───── TEXT UNDER STUDY
# Deep Autoencoders

In many real-world problems like:

- generating realistic images,

- removing noise from signals (e.g. from photos or audio),

- or compressing data (like turning a full-resolution photo into a smaller file),

we are dealing with very high-dimensional data for example, a $28 \times 28$ image has 784 pixel values, each a dimension.

However, these data often lie on a low-dimensional manifold inside this huge space. That means there's a smaller number of "essential" or "meaningful" factors (degrees of freedom) that describe the data. Think:

- for a face image: head shape, nose size, eye color, etc.

- for a spoken word: pitch, tone, speaker’s accent, etc.

> Imagine you want to store and later reconstruct hand-written digits (like MNIST). Instead of remembering all 784 pixel values for each digit, you learn to represent each digit using just 8 numbers (say, height, slant, roundness, etc.). That's a massive compression if done *right* and that's the job of autoencoders.

We have:

- Original space: $ \chi \subset \mathbb{R}^2$
- Latent space: $ \mathcal{F} \subset \mathbb{R}^1$

The encoder function:

$$ \mathbb{f}: \chi \rightarrow \mathcal{F}$$

maps the 2D points onto 1D latent representations while preserving the structure (so that nearby points on the spiral map to nearby points in 1D).

This mapping is injective on the manifold, it doesn't collapse two different points on the spiral into one.

> Imagine you have a spiral drawn on a piece of paper like a coiled rope lying flat. This spiral lives in a 2D world (paper), but the points along the spiral really only vary in one meaningful direction: along the curve of the spiral. So the intrinsic dimension is 1.

The function $\mathbb{f}$ acts like "flattening out" the spiral — unfolding it into a straight line (1D). Now, every point on the spiral corresponds to a unique point on the line, preserving the data's structure.

To generate new data, one can sample points in the latent space $\mathcal{F}$, then use a decoder function $\mathbb{g}$ to map them back to the original space
$\chi$. The decoder $\mathbb{g}$ approximates the inverse of the encoder
$\mathbb{f}$ on the data manifold.
──────────
───── EXCERPTED DATA
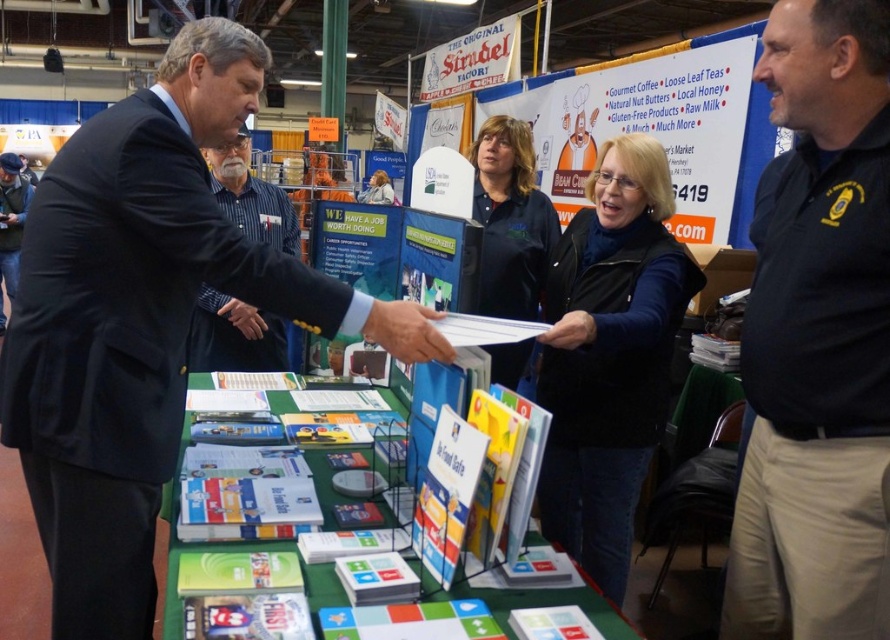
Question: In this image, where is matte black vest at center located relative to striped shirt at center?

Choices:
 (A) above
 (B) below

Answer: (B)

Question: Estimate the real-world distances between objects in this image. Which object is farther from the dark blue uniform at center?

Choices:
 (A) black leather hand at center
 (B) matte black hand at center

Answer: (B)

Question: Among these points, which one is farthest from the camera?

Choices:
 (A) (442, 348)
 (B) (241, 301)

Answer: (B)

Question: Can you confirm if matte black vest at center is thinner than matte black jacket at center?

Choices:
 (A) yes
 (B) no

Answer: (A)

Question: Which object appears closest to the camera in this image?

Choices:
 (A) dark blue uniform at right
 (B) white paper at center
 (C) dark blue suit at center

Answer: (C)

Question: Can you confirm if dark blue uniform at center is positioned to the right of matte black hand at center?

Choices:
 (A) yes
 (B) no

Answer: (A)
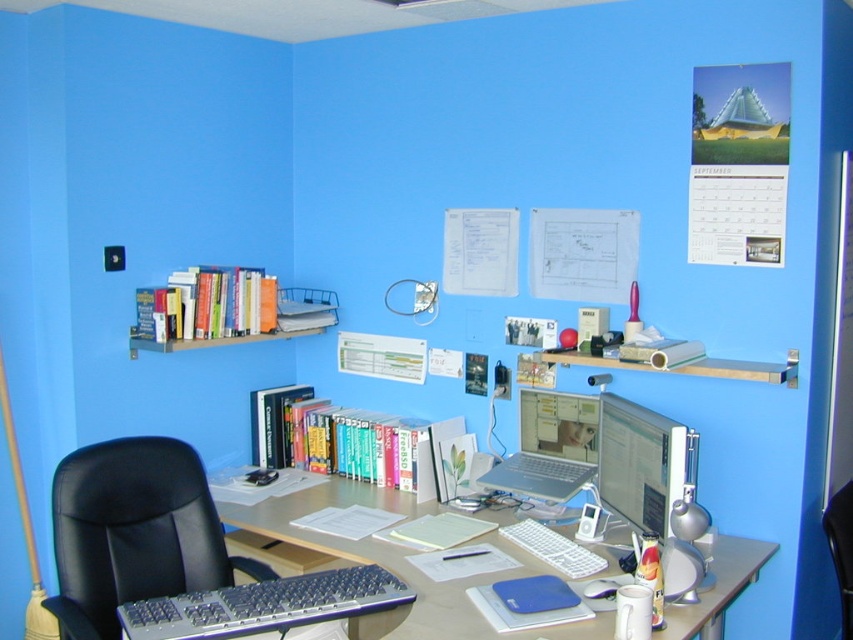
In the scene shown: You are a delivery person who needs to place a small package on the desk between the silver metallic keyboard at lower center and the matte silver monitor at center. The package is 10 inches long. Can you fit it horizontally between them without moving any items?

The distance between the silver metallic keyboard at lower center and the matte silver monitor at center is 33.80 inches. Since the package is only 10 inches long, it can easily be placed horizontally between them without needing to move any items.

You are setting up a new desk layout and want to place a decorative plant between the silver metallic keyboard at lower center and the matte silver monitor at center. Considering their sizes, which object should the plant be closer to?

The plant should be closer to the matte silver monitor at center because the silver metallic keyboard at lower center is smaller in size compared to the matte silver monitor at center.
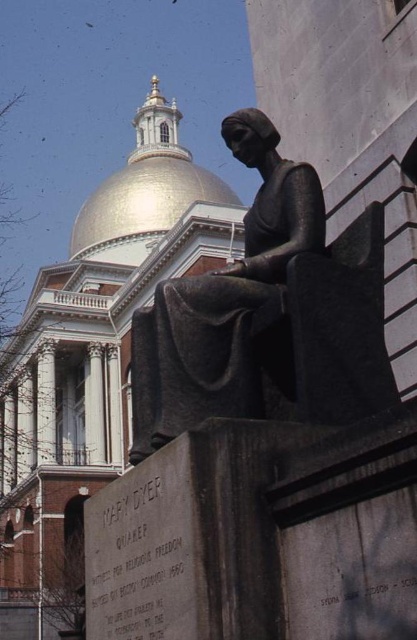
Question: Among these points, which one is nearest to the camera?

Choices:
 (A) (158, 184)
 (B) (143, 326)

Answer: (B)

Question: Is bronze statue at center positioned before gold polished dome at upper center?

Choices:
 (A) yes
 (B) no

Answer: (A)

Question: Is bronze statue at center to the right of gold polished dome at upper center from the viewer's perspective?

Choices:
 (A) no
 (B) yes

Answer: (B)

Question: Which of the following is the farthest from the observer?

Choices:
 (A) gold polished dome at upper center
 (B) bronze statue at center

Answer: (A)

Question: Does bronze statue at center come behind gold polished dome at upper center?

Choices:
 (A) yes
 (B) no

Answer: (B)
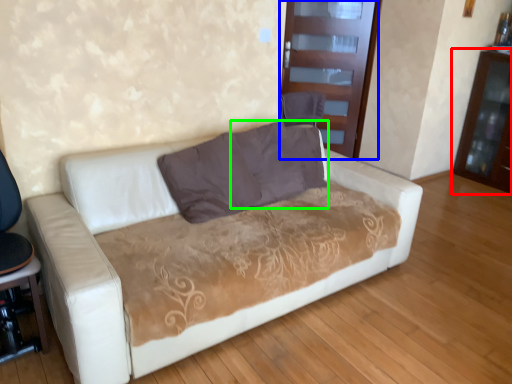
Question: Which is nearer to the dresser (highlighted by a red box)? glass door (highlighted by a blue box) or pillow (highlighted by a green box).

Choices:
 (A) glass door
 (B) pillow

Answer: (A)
──────────
> _USING THE INFORMATION_
• a. According to the autoencoder text, how many numbers are used to represent each hand-written digit instead of all its pixel values?
• b. Repeat the autoencoder text word for word from "- or compressing" to "each a dimension.".
• c. Translate this sentence from the autoencoder text into Spanish: "Now, every point on the spiral corresponds to a unique point on the line, preserving the data's structure."
The lines come from a different source than the autoencoder text.

> _SET OF ANSWERS_
• a. 8

• b.
- or compressing data (like turning a full-resolution photo into a smaller file),

we are dealing with very high-dimensional data for example, a $28 \times 28$ image has 784 pixel values, each a dimension.

• c. Ahora, cada punto de la espiral corresponde a un punto único de la recta, preservando la estructura de los datos.